Growing up in Arizona on the Lazy B Ranch – so remote that the nearest town was 35 miles away – O’Connor, independent, hardworking, self-reliant, long had been branding cattle and driving tractors and firing rifles, as she was, quite matter-of-factly, expected to do.

Those were her jobs. No excuses.

The traits she developed on that ranch would stay with her throughout her professional life, as she blazed trails as a student, lawyer, legislator and, ultimately, as the first woman to serve on the Supreme Court. She saw no obstacles, and, when presented with many throughout her life, she simply drove around them.

The 75-year-old O’Connor announced her retirement Friday after 24 years on the court. She was a pioneer on many levels, but one of her greatest achievements, as federal Judge Kimba Wood once put it, was to make the momentous seem commonplace.

She graduated from Stanford Law School near the top of her class in 1952, when the women law students made up about 1 percent – as opposed to today’s 50 percent – of the classes. A woman today would be aggressively recruited by some of the most prestigious and highest paying law firms in the country, but O’Connor got only one offer – as a legal secretary. She moved to Arizona with husband John, and eventually started her own firm.

Before it became commonplace, O’Connor balanced work with three children. Eventually, she sought public life, winning a seat in the state Senate and becoming the first female majority leader anywhere in the United States.

But when President Ronald Reagan called in 1981 to nominate her as the first female ever to serve on the Supreme Court, O’Connor was hardly eager.

Supreme Court Justice Sandra Day O'Connor, the first woman on the Supreme Court and a swing vote on abortion as well as other contentious issues, announced her retirement Friday.

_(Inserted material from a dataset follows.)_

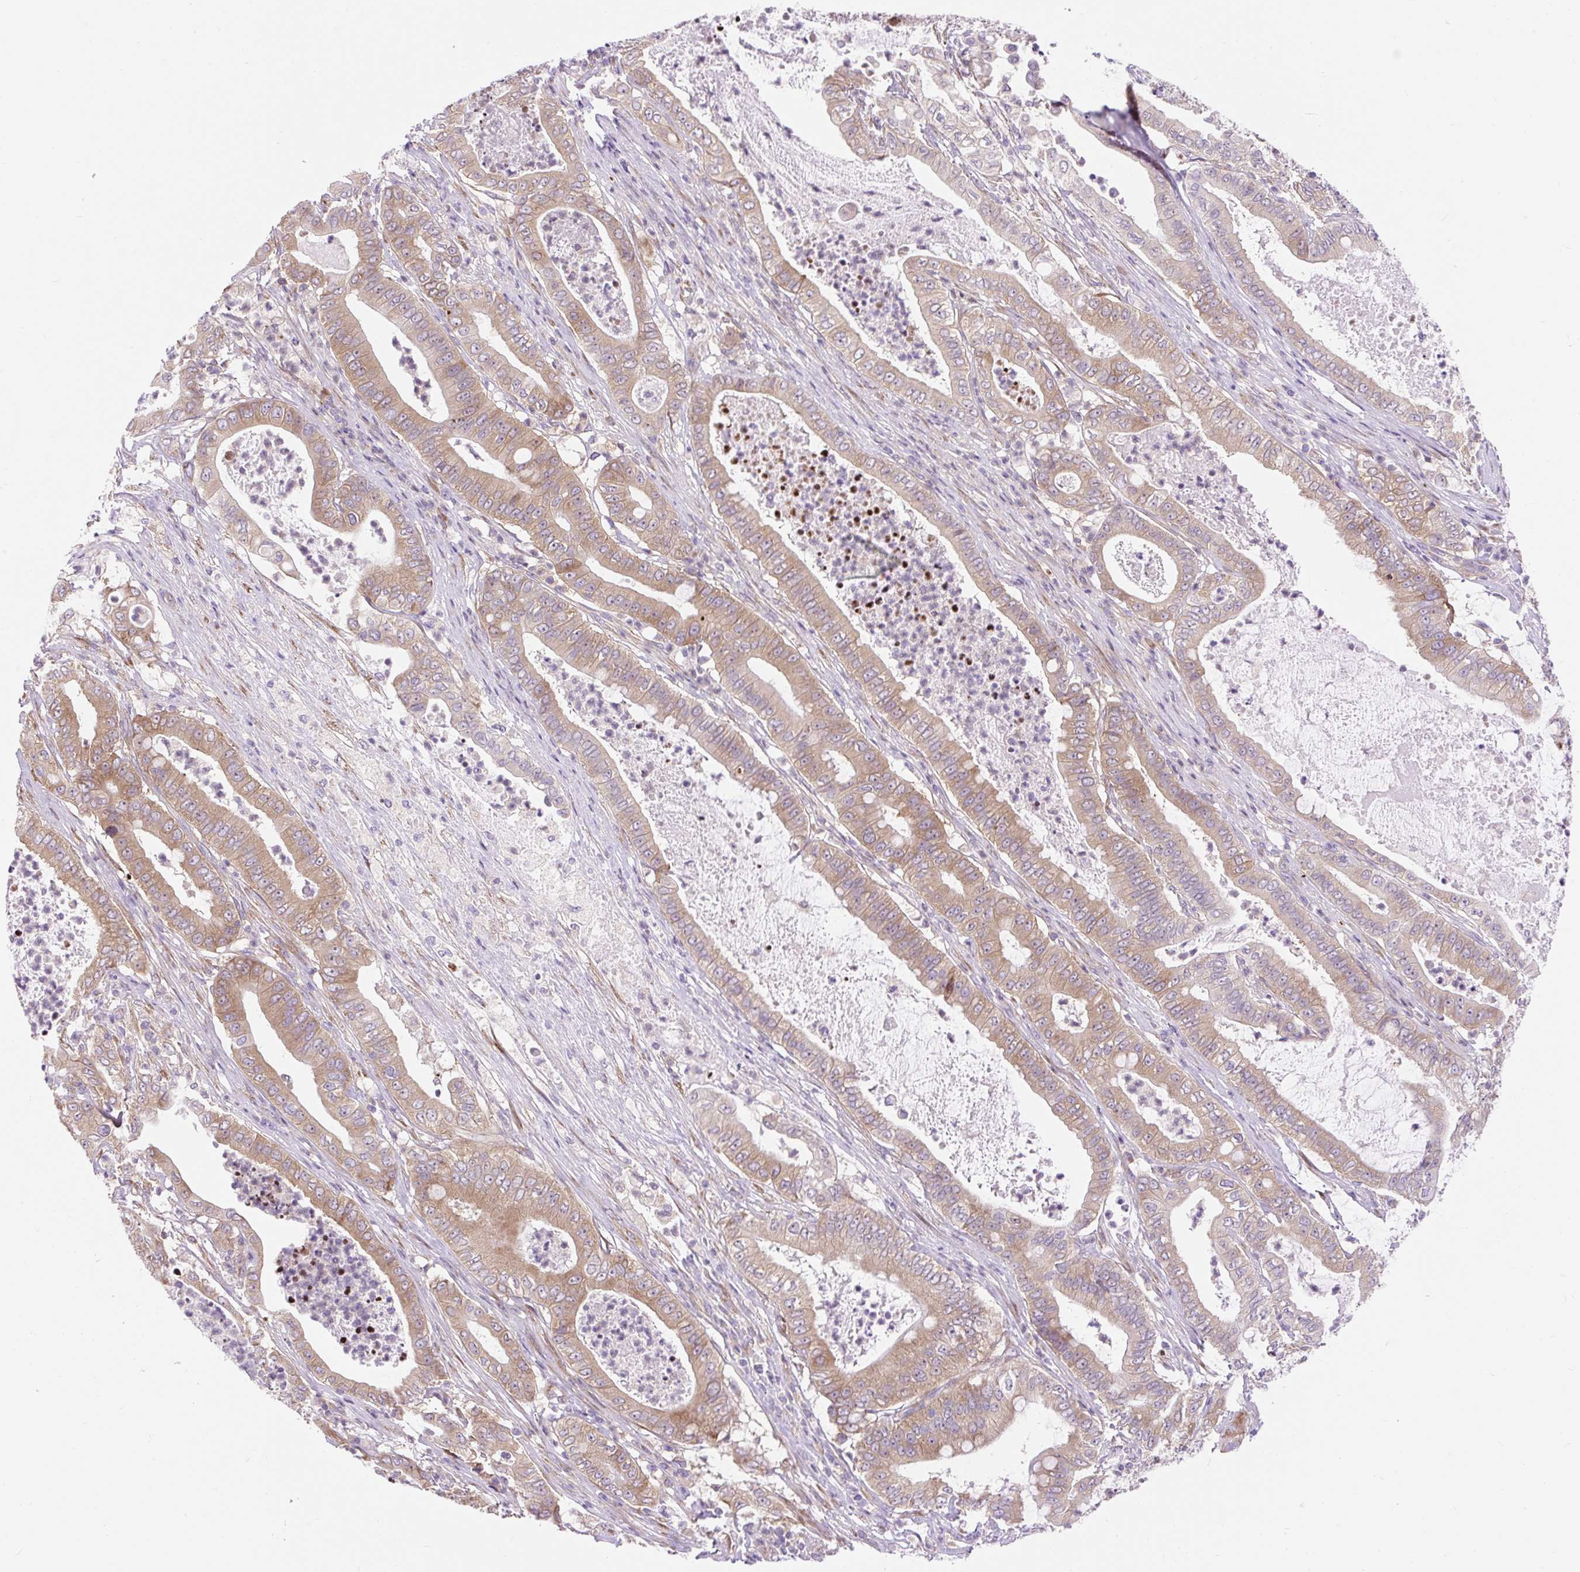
{"staining": {"intensity": "moderate", "quantity": ">75%", "location": "cytoplasmic/membranous"}, "tissue": "pancreatic cancer", "cell_type": "Tumor cells", "image_type": "cancer", "snomed": [{"axis": "morphology", "description": "Adenocarcinoma, NOS"}, {"axis": "topography", "description": "Pancreas"}], "caption": "A brown stain highlights moderate cytoplasmic/membranous staining of a protein in human pancreatic cancer (adenocarcinoma) tumor cells.", "gene": "GPR45", "patient": {"sex": "male", "age": 71}}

“I’ve always said it’s fine to be the first, but you don’t want to be the last,” she told the Chicago Tribune in a 2003 interview. “I was acutely aware of the negative consequences if I arrived here and did a poor job.”

And she did not disappoint. In her tenure on the court, O’Connor shaped the law in critical areas of race, religion, abortion and states’ rights. She came to define the court’s center, and her views often determined the direction the court would take, often a moderate course in the face of extreme positions. Her departure is momentous, not because of her gender, but because of her influence.

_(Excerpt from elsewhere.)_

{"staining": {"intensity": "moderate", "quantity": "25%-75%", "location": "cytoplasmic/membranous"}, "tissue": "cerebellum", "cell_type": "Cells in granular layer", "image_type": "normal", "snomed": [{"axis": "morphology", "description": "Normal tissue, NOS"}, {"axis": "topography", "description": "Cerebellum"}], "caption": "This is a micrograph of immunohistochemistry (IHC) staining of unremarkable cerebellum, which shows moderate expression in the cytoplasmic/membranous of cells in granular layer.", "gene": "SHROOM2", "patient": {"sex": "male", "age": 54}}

Justice Ruth Bader Ginsburg, who joined the court in 1993 as the second female justice, said in a statement that women worldwide “have been inspired by her example, encouraged by her words and deeds to be brave, to appreciate their own worth, to aspire, and to achieve.”

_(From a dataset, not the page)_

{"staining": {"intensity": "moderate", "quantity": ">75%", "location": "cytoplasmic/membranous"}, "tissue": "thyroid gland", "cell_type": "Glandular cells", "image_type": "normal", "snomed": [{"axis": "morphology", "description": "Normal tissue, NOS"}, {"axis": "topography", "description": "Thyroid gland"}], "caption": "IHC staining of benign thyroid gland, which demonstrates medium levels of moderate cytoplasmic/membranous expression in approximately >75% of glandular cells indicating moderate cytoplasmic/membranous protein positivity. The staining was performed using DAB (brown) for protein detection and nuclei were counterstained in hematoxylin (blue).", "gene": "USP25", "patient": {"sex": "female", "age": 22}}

Ginsburg, a liberal Clinton appointee, has said O’Connor “provided grand aid to me” and “was like a big sister” during her first year on the bench. She recalled in a 1997 speech seeking O’Connor’s advice about her first opinion assignment, which was not the simple, unanimous case she had expected. Ginsburg said she was taken aback by the assignment, on an intricate issue involving federal employee benefits law on which the justices were sharply divided.

“Just do it,” O’Connor told Ginsburg, “and if you can, get your draft in circulation before the next set of assignments is made.”

“That is her approach to things,” Ginsburg recalled in the speech. “Waste no time on regret or resentment, just get the job done.”